In a comprehensive in East London, where only the ornate white tower of the local Hindu temple rises above the low terraced housing, a group of 35 14-year olds are having a lesson in interfaith understanding. There is not a single white face.
For an hour and a quarter, they sit attentively, asking questions to a visiting panel of three speakers in their 20s, one Muslim, one Christian and one Jewish. According to the teacher, many of the students have never have met anyone Jewish. Their Jewish visitor is Debbie Danon, 26, who is education manager of the Three Faiths Forum. Founded in 1997, the forum has evolved from simply being a meeting ground for leaders of the three Abrahamic faiths to a grassroots organisation active among youth and schoolchildren. In the past academic year, its programmes reached an estimated 5,000 students in 70 schools. More than 40 schools take part in its Shared Futures scheme, which encourages multi-faith links between schools.
Ms Danon, who joined the forum in 1997, is not your typical North-West Londoner: she is from a Turkish Sephardi background, grew up in South London and studied theology at Cambridge, adding biblical Hebrew to the Ivrit after a gap year in Israel. She had been thinking of going into advertising or public relations before a coffee with the Board of Deputies' interfaith officer just before a trip to India helped her change course.
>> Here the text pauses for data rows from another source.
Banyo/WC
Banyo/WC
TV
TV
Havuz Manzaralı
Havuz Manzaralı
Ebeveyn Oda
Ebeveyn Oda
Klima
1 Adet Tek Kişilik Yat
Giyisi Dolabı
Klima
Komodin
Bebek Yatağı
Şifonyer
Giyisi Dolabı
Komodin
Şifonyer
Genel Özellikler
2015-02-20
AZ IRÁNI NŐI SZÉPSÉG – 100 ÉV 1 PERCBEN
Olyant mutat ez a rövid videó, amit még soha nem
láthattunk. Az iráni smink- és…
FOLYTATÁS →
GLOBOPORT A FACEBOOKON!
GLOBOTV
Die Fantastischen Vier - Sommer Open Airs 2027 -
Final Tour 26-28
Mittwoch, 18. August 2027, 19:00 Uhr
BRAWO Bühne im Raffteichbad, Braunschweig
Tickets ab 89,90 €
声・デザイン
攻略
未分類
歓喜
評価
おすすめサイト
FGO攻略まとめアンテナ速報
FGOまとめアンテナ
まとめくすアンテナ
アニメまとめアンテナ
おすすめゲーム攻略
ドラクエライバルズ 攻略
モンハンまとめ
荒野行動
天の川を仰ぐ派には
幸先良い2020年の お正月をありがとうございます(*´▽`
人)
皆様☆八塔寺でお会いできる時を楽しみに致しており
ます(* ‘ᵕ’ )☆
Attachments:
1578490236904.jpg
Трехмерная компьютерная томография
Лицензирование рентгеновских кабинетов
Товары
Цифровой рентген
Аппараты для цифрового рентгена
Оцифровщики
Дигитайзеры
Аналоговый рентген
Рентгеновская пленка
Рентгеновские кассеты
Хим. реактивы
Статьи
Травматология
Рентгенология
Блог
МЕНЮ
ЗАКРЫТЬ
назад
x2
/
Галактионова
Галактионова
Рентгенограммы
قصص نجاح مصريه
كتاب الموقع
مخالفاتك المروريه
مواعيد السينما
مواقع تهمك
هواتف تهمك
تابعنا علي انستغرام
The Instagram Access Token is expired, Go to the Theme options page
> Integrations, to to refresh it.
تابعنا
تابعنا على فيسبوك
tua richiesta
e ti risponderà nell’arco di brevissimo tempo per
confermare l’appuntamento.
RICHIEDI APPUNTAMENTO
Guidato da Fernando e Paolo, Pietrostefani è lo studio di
Originally, the forum's school programme involved comparative scriptural study of a topic. "Our most popular one is Bling – beauty, modesty and clothing. But some Jewish schools were not comfortable teaching other people's texts. So we said how about if people came in and talked a bit about their lives and the kids could ask them questions. They loved the idea."
Hence was born the Encountering Other Faiths programme, a "first step" towards interfaith empathy, she says. "One of the questions on our feedback form is 'Did you recognise ways in which the speaker's experiences were like your own?' Often, they would say, yes, they could really relate to these people."
Around the school circuit, she will face all sorts of inquiries like "Is that your own hair because I have heard Jewish women are bald" to "Why do Jewish men wear curly-wurlies". Meanwhile, she recalls pupils at a Jewish school being fascinated by their Muslim speaker's hijab. "They asked do you have to wear it when you go swimming – or if you go a party.
"But we want to visit the students several times - we've seen that's what gets results. And also to give platforms for those young people to share what they have learned with the rest of the school, so it's more of a school culture, rather something just a few experience."